Their immigration is also an extraordinary leap which it is difficult for us to comprehend from our increasingly globalized present scene. When they leave their home countries, they know that the likelihood is they will never see their homes again, and never speak to or see the relatives they leave behind. Their separation is total, or as near to total as we could imagine, and they must remake themselves completely in a new place. Immigration these days seems to allow for much more “global,” hybrid identities. I think of my own dual citizenship, and the dual citizenship of my partner, and our daughter who, at one year old, hears English, Russian, and Albanian every day. On the other hand, my French-Canadian ancestors went to a land that would swallow their lives forever. They would never see France again. Many would likely never get a letter from a person they left behind. It’s astounding to really put oneself in their place. That’s a long way of saying that the “you,” in the story, the wife, would think of herself as a refugee, but call herself an immigrant. And she would be surrounded by other refugees calling themselves immigrants. And the narrator is most certainly a refugee, from a previous existence he has sought to put behind him. I think one can be a refugee from one’s own past as well, without ever leaving a country.
The paragraph that begins, “You can hold two opposite things in the mind, you see,” was so resonant. What about this story surprised you while you were writing it?
This is, of course, a horror story and a story of the uncanny, but I also think it is another kind of story: it is a story of redemption. For me, redemption is the central theme of “Outside of Omaha.”
In my work I deal a lot with the idea of monstrosity—of how people can be monstrous to one another, or to themselves, and how they encounter and deal with monstrousness in the world. It’s been a consistent theme since my early writing in the crime and noir genres. This story is about two monsters who find one another, make a home together, and defend it from those who would destroy it.
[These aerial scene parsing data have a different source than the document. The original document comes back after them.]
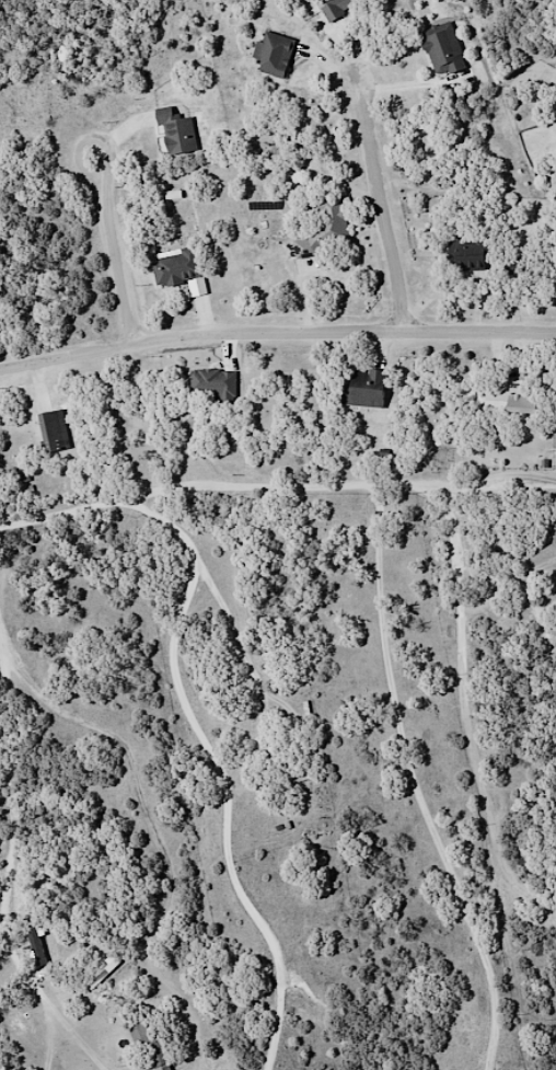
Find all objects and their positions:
building: (336, 8)
building: (442, 50)
building: (272, 54)
building: (175, 132)
road: (386, 195)
building: (326, 228)
road: (121, 241)
building: (465, 255)
building: (175, 266)
road: (276, 338)
building: (214, 384)
building: (364, 386)
building: (509, 401)
building: (52, 431)
road: (441, 508)
road: (36, 688)
road: (221, 775)
road: (411, 785)
building: (100, 970)
building: (150, 1044)

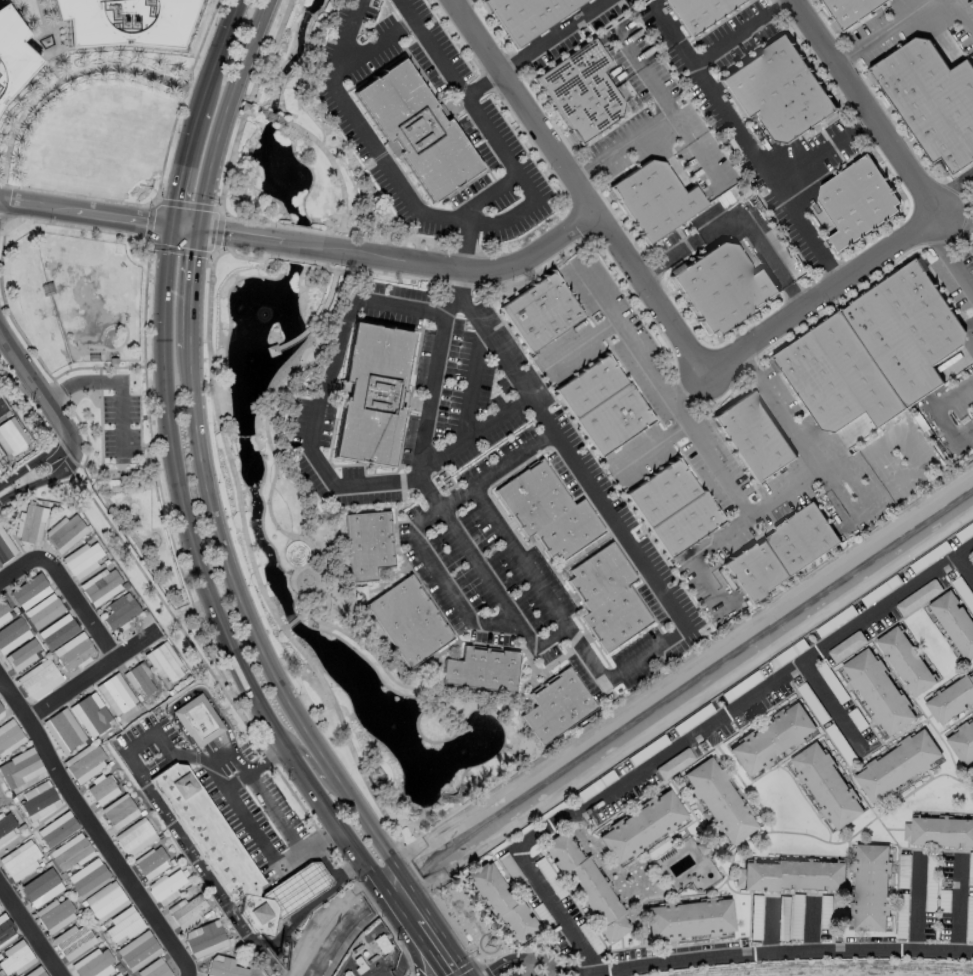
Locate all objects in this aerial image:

The concept of being able to hold two opposite things in the mind is precisely about this concept: You don’t have to be good to do good. Goodness isn’t inherent: it comes from what you can tell yourself, from the story you weave about who you want to be, and the actions you take to get there. So here in “Outside of Omaha,” we have a very bad man who marries something most would likely consider evil. And they (and here it is, the spoiler: I warned you at the top) live happily together, for as long as their lives last.
What can we look forward to next from you?
I have a superstition about the evil eye that comes from having lived too long in Russia, Central Asia, and the Caucasus, so I never talk about the things I am working on. But I will talk about what is completed, and sold. I have a story, “The Shadow of His Wings,” coming up in Analog sometime in 2021. And I have a story (another one about monstrosity, in fact) coming up in the new magazine Dark Matter in January of 2021. I also have a story, “Architecture,” coming up in Queen’s Quarterly, a Canadian lit mag. And anyone who wants to keep track can follow me on Twitter or at Raynayler.net
Thanks again! I hope everyone enjoyed “Outside of Omaha” and did not read this interview first.